Il Decreto legislativo 19 agosto 2005 n. 192 sul rendimento energetico in edilizia non si applica agli immobili storico-artistici – se sottoposti ad interventi di riqualificazione - nei casi in cui il rispetto delle prescrizioni di risparmio energetico in esso contenute implicherebbe “una alterazione inaccettabile del loro carattere o aspetto con particolare riferimento ai caratteri storici o artistici”. In una nota, il Presidente di Confedilizia Corrado Sforza Fogliani chiarisce che ciò vale non solo per gli immobili qualificati come “beni culturali” dal Codice dei beni culturali e del paesaggio, ma anche per le ville, i giardini e i parchi che, sebbene non tutelati dalle disposizioni sui beni culturali, si distinguono “per la loro non comune bellezza” e, ancora, per i "complessi di cose immobili che compongono un caratteristico aspetto avente valore estetico e tradizionale” (comprese le zone di interesse archeologico).
Quando c'è alterazione
Questa “alterazione inaccettabile” si potrebbe certamente verificare in caso di esecuzione, su immobili oggetto di vincolo culturale o paesaggistico, di lavori edilizi o eventuali interventi sugli impianti finalizzati a migliorarne il rendimento energetico, ma evidentemente non nel caso dell'effettuazione di una semplice certificazione energetica in osservanza delle disposizioni contenute nel decreto sopra citato.
La certificazione è solo uno strumento informativo
La certificazione energetica, infatti, non determina di per se stesso alcuna “alterazione” dell'edificio, poiché non obbliga ad adeguarlo ad alcuna prescrizione di legge.

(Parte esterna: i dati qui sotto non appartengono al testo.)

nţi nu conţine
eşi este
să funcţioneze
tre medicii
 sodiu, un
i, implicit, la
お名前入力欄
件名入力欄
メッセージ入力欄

Il certificato energetico è solo uno strumento di informazione, un documento redatto da un organismo terzo che attesta la prestazione energetica dell’edificio, vale a dire, come recita il Dlgs 192/05, “la quantità annua di energia effettivamente consumata o che si prevede possa essere necessaria per soddisfare i vari bisogni connessi ad un uso standard dell’edificio, compresi la climatizzazione invernale e estiva, la preparazione dell’acqua calda per usi igienici sanitari, la ventilazione e l’illuminazione”.

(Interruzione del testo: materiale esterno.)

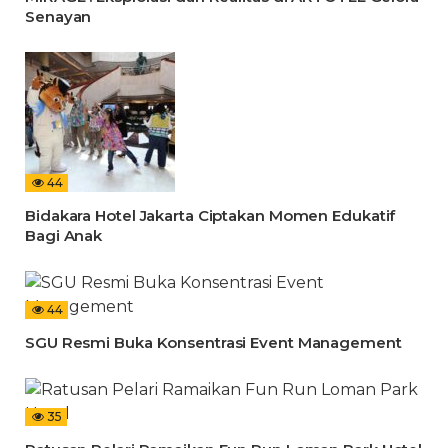
Senayan
44
Bidakara Hotel Jakarta Ciptakan Momen Edukatif
Bagi Anak
44
SGU Resmi Buka Konsentrasi Event Management
35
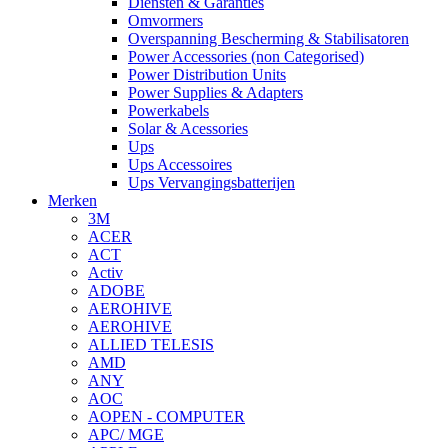
Diensten & Garanties
Omvormers
Overspanning Bescherming & Stabilisatoren
Power Accessories (non Categorised)
Power Distribution Units
Power Supplies & Adapters
Powerkabels
Solar & Acessories
Ups
Ups Accessoires
Ups Vervangingsbatterijen
Merken
3M
ACER
ACT
Activ
ADOBE
AEROHIVE
AEROHIVE
ALLIED TELESIS
AMD
ANY
AOC
AOPEN - COMPUTER
APC/ MGE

Certificato anche per gli immobili storico-artistici
Pertanto, l’obbligo di dotazione dell’attestato di certificazione energetica (e il correlativo obbligo di allegazione), ove richiesto, vale anche per gli immobili storico-artistici sopra citati, senza eccezioni. Il discorso cambia, invece, solo per l'attestato di "qualificazione" energetica, ove richiesto e a seconda degli specifici.